Baree, Son of Kazan is a 1925 American silent drama film produced by the Vitagraph Company of America and distributed by Warner Bros., which acquired Vitagraph. It was based on a 1917 novel by James Oliver Curwood. The film starred Anita Stewart and is a remake of a 1918 version starring Nell Shipman.

==Plot==
As described in a film magazine review, evading the police, Jim Carvel tramps north, where he makes friends with Baree, a pup. He falls from a cliff and is rescued by Pierre and his daughter, Nepeese. Bush McTaggart desires the young woman and, in a fight over her, Pierre is killed and Baree is shot. Nepeese is rescued and takes refuge with an Indian. Later, Carvel returns and saves Baree from death in one of McTaggart's traps. He is led to Nepeese by the dog.

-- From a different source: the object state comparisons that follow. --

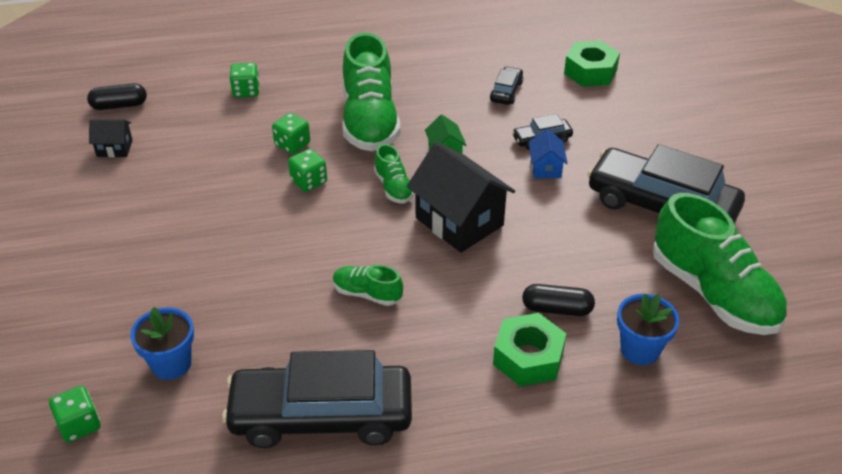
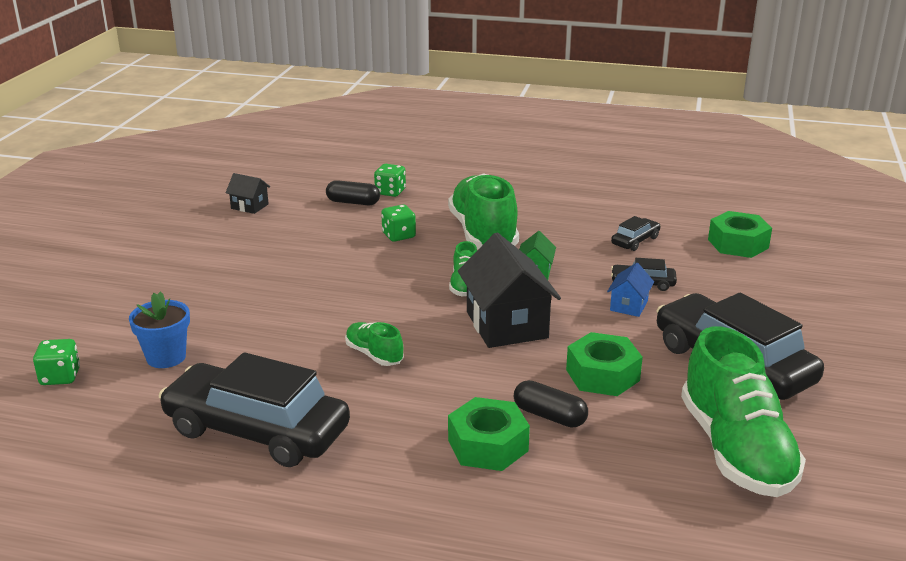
camera: 25 degrees right, 15 degrees down
(119, 105) = (278, 180): black capsule -> black capsule (353, 202)
(309, 181) = (391, 264): green dice -> none
(370, 121) = (483, 234): green shoe -> green shoe turned 150 degrees clockwise
(571, 251) = (602, 375): none -> green nut
(640, 349) = (612, 473): blue flower pot -> none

When McTaggart makes one final effort to possess the young woman, Baree attacks the man and takes his life.

==Cast==
- Anita Stewart as Nepeese
- Donald Keith as Jim Carvel
- Jack Curtis as Bush McTaggart
- Joe Rickson as Pierre Eustach
- Wolf as Baree

==Preservation==
With no prints of Baree, Son of Kazan located in any film archives, it is a lost film.